SUDBURY -- It's going to be a busy flu season for health care providers if a new survey of Pharmasave customers is any indication.

According to their study of more than 7,000 customers in Ontario and Atlantic Canada, 86 per cent of respondents are planning to get a flu shot this year, up from 78 per cent the year before.

More than half of those polled said they are feeling more anxious about getting sick this year and were planning on getting the shot.

"Each year has been busy, but this year I think it's going to be a little busier," said pharmacist Rob Bignucolo. "We've been fielding a lot of calls already, people hoping to come in soon. We're being told mid-October we're supposed to be getting them."

Bignucolo and the team have been busy getting ready at their Val Caron location in an effort to keep everyone safe and vaccinate as many people as possible.

He said their location will be by appointment only and they'll be bringing on an extra pharmacist for those days dedicated to administering the flu shot.

"People are a little more aware, a little more vigilant," Bignucolo said. "Those who didn't get it in the past will be looking to get it."

Won't prevent COVID

Health professionals still recommend getting the flu shot as we get into flu season, but they're warning people it won't prevent you from getting COVID-19.

While some health units have been strapped dealing with the added responsibilities of the novel coronavirus, Public Health Sudbury & Districts says it'll be ready once the vaccine arrives.

"Preparations are going very well," said public health nurse Lisa Bazinet. "Right now we're on track to deliver our upcoming flu season and vaccine as with last year's. We have connected with our health-care providers, with advisory alerts, just letting them know in the coming weeks that we will be rolling it out and requesting vaccine allocation."

Bazinet said they are still at the early stages and while every allocation is based on last year's figures, they still have to look at making it a fair and equitable distribution.

"We do want to make sure that all health-care providers have some vaccine available," she said. "We do have limited amounts at first because it is based on our first allocation, which we are hopefully set to get in the coming weeks."

She added they are doing their best to make sure all priority groups will have access to the vaccine.

No flu shot clinics this year

There will also be no public flu clinics this year in an effort to enforce physical distancing.

The Ministry of Health has also brought in high-dose vaccines to the pharmacies in an effort to help inoculate the province in a timely fashion.

They're calling on everyone to get the flu shot to make sure Canadians don't end up sick with the flu and taxing an already over-burdened health care system that's dealing with a pandemic.

Ontario's paediatricians have started a petition in an effort to help and they want to start administering that vaccine now before there is a real crisis.'

"Right now, public health seems to expect the status quo from years past, when individual doctor's offices and scattered flu clinics gave flu vaccines," the petition said. "But this year, there is a dramatically decreased capacity to administer flu vaccines."

The petition said the number of Ontarians who get the flu vaccine must rise from its usual 30 to 35 per cent of the population to higher levels, especially with young children over the age of six months.

The document goes onto add they and other family doctors are willing to help in planning large scale, community-based province wide clinics.

"These would ensure that we can safely administer flu vaccine universally throughout the province in large numbers, quickly and efficiently," it read.

Dr.
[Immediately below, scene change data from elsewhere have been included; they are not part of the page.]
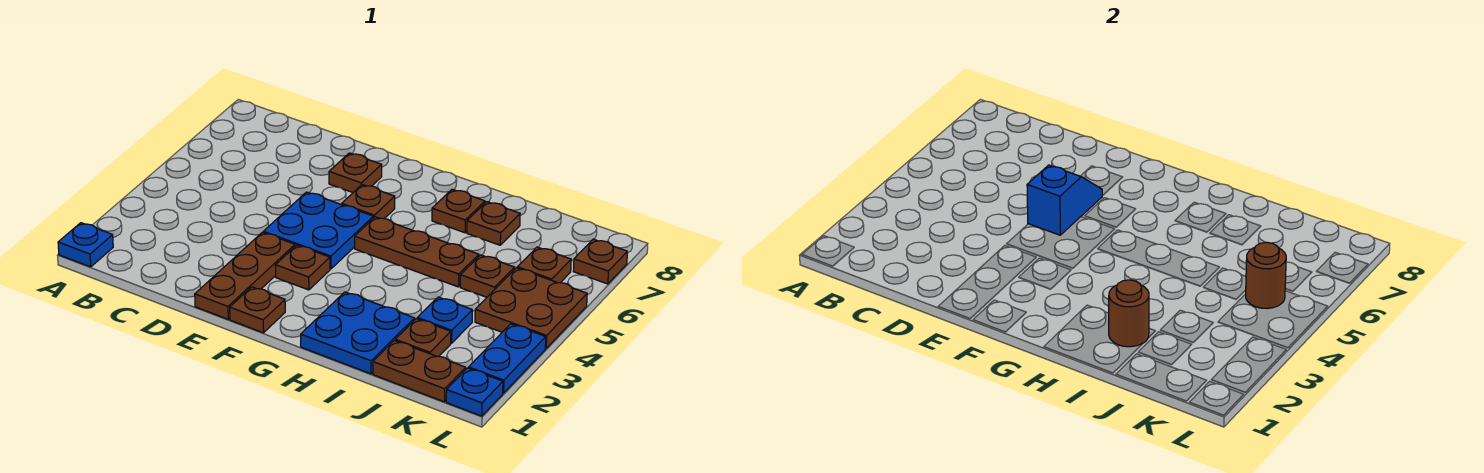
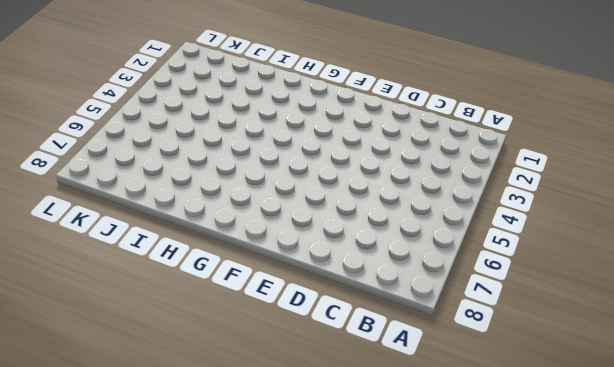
none -> blue 1x1 plate [58,223,113,267]
none -> brown 1x3 plate [195,232,295,319]
none -> blue 2x2 plate [263,192,373,269]

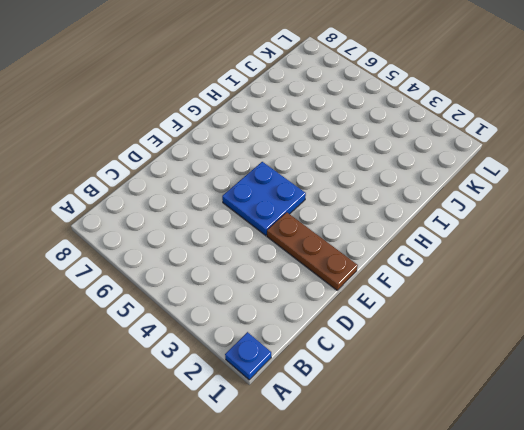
none -> brown 1x1 plate [329,153,382,192]
none -> brown 1x1 plate [230,287,285,333]
none -> brown 1x1 plate [275,245,330,290]

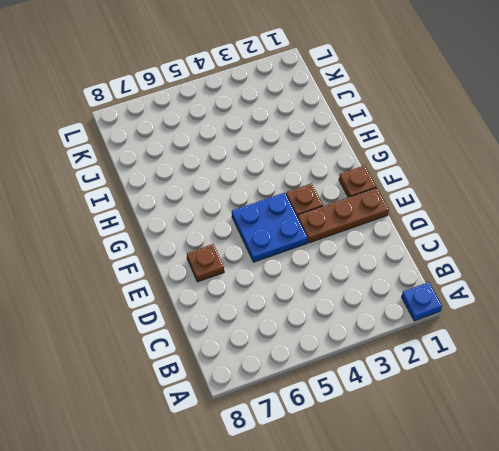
none -> brown 1x1 plate [342,185,395,219]
none -> brown 1x3 plate [355,217,479,287]
none -> blue 2x2 plate [301,292,415,374]

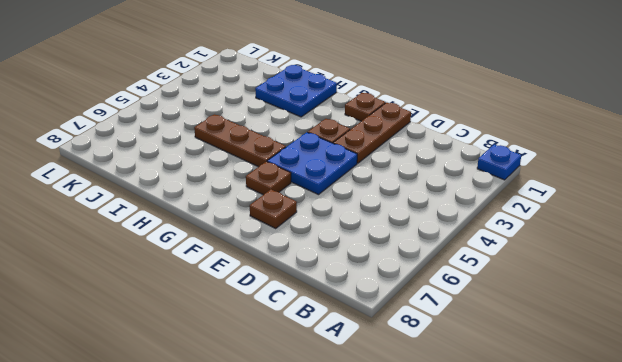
none -> brown 1x1 plate [432,189,485,233]
none -> brown 1x1 plate [467,202,520,245]
none -> brown 1x2 plate [373,340,466,402]

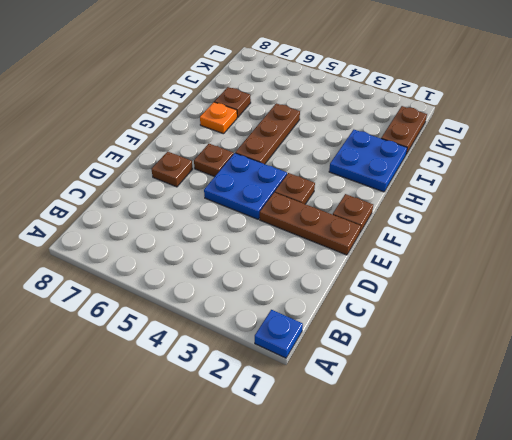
orange 1x1 plate [200,102,237,134] -> brown 1x1 plate [432,189,485,233]
none -> brown 1x1 plate [395,319,451,356]
none -> blue 1x1 plate [417,297,472,343]
none -> brown 1x1 plate [460,255,515,297]

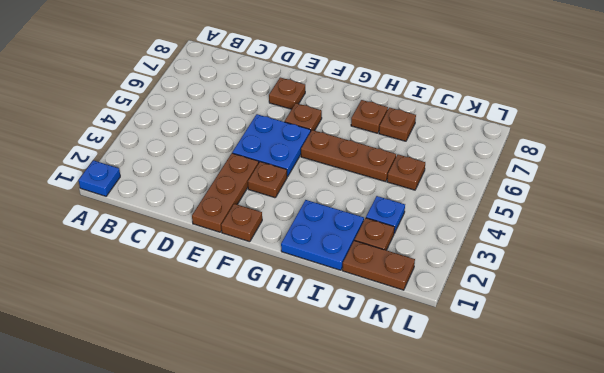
none -> brown 2x2 plate [475,268,587,348]
none -> brown 1x1 plate [517,247,571,283]
none -> blue 1x1 plate [446,368,503,416]

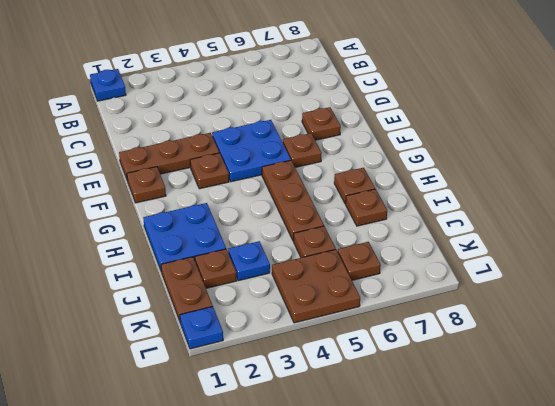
none -> blue 1x2 plate [469,324,546,393]
none -> brown 1x1 plate [573,239,627,284]
none -> blue 1x2 slope [1027,165,1102,235]

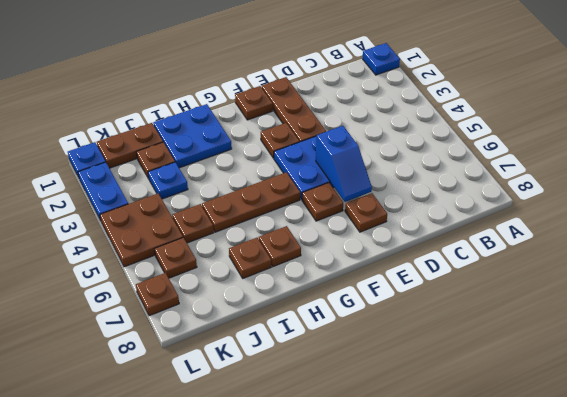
none -> brown 1x1 round brick [1109,280,1149,347]
none -> brown 1x1 round brick [1246,242,1286,309]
Samantha Hill is the president of the central body of the Ontario Medical Association and couldn't speak about the specifics around the petition.

'People are anxious'

"It really does behoove us all to collaborate and there's expertise from so many different places right now whether it's public health, the ministry, the OMA, the RNAO, ONA - it doesn't matter," she told CTV News.

"People are anxious and I think we've been through a lot through 2020, which accounts for why people are anxious," said Hill. "It's not every year you live through a global pandemic and it's not every year you live through the challenges that social isolation brought for many of us."
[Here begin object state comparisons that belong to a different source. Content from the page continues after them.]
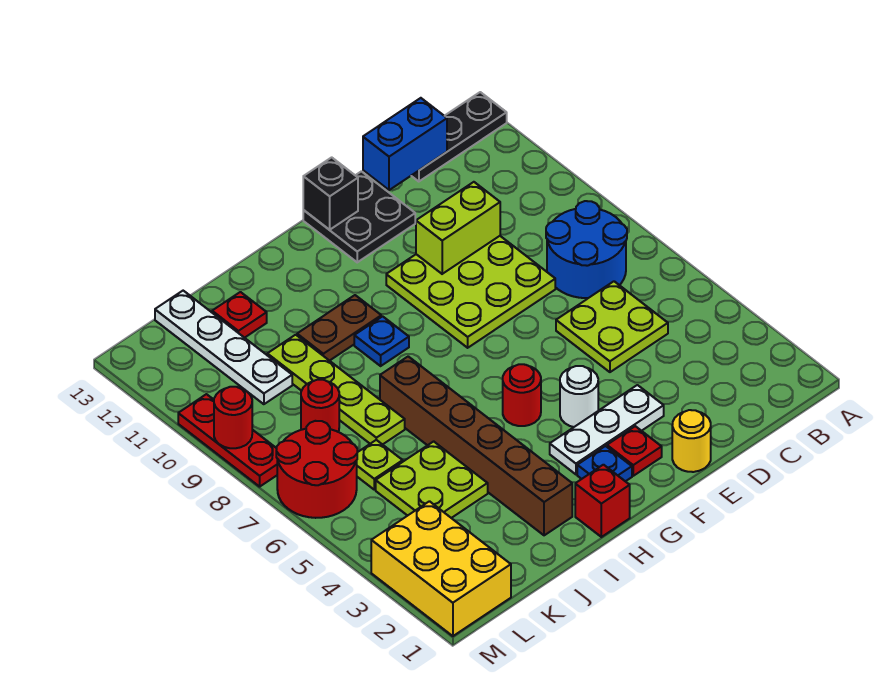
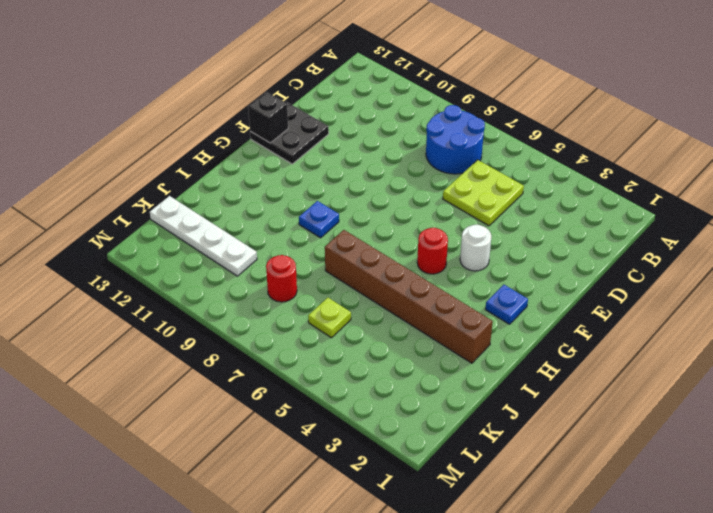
none -> black 1x3 plate [411,92,507,182]
none -> lime 3x3 plate [386,236,555,348]
none -> yellow 1x1 round brick [672,410,711,472]

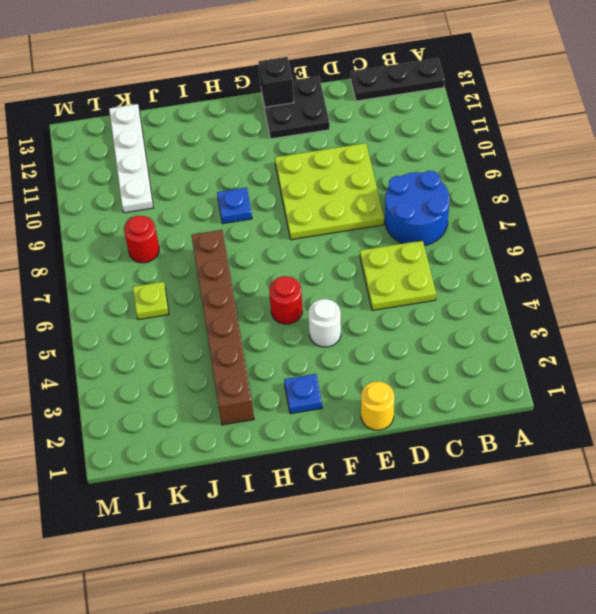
none -> white 1x3 plate [550,385,664,474]
none -> red 1x1 plate [607,426,662,476]
none -> red 1x1 brick [575,465,630,537]

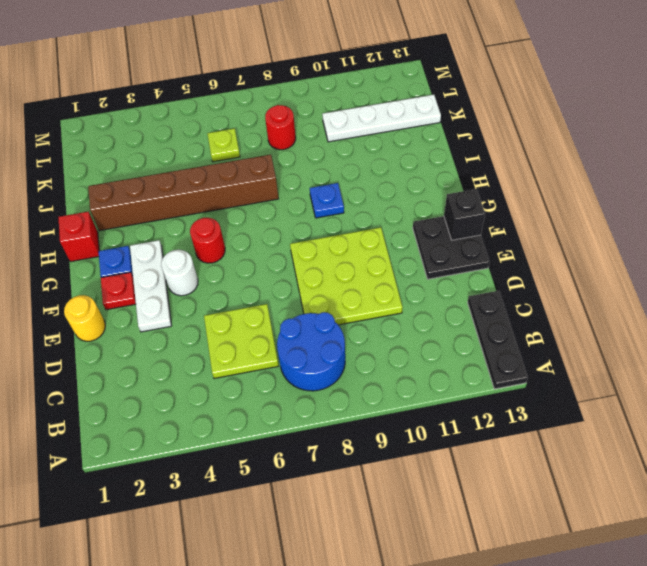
none -> brown 1x2 plate [297,295,381,361]
none -> lime 2x2 plate [376,441,488,518]
none -> lime 1x4 plate [267,335,405,445]

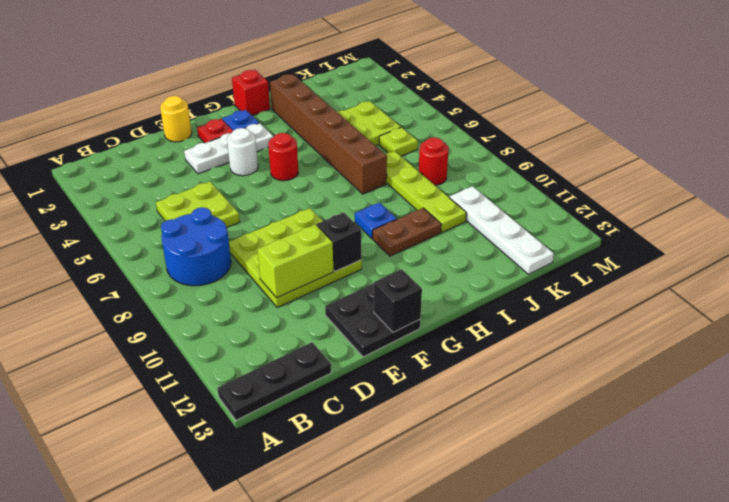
black 1x1 brick [317,212,362,271] -> none
none -> red 1x1 plate [212,292,267,338]
none -> yellow 2x3 brick [371,501,511,636]
none -> red 2x2 round brick [276,421,357,518]

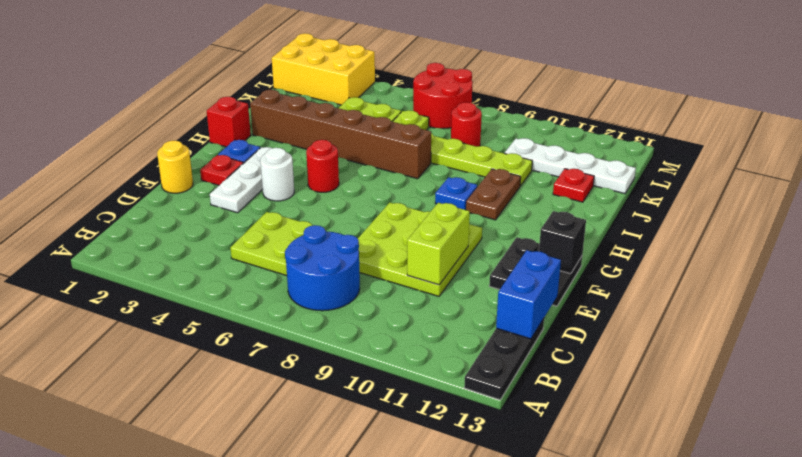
none -> red 1x3 plate [178,394,277,487]
none -> red 1x1 round brick [214,387,252,448]

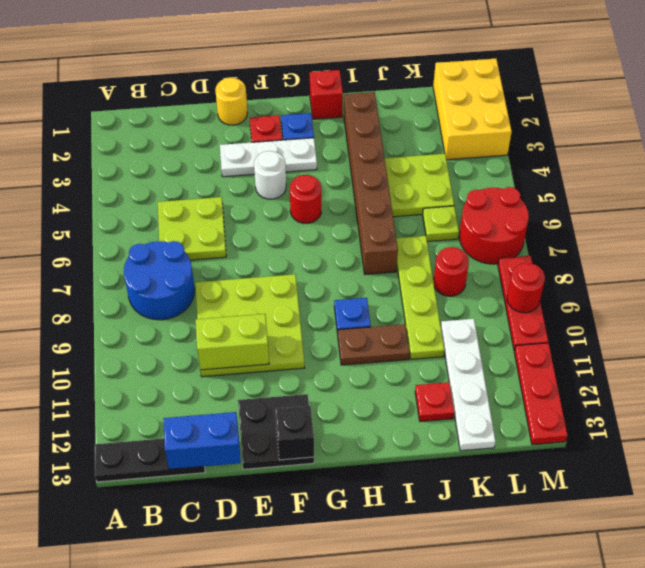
red 1x3 plate [514,343,568,445] -> none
While the health-care system has faced a lot of challenges, she said she's been told by the government they have ordered extra supplies to deal with flu season and they remain committed to working together to support patients.

"My message this year is go get your flu shot, more this year than any other year, it's important," she added. "The reason why it's important is because we don't know what happens when you have the flu and COVID either simultaneously or back to back. They're both strong viruses than can floor someone."

"The second is reason is they're both similar viruses that look a lot alike and the outcomes are fairly different and we need to be able to differentiate the two as they come in through emergency rooms and as they come into offices to make sure that we can adequately protect our population," said Hill.

Flu season runs from late October to roughly April.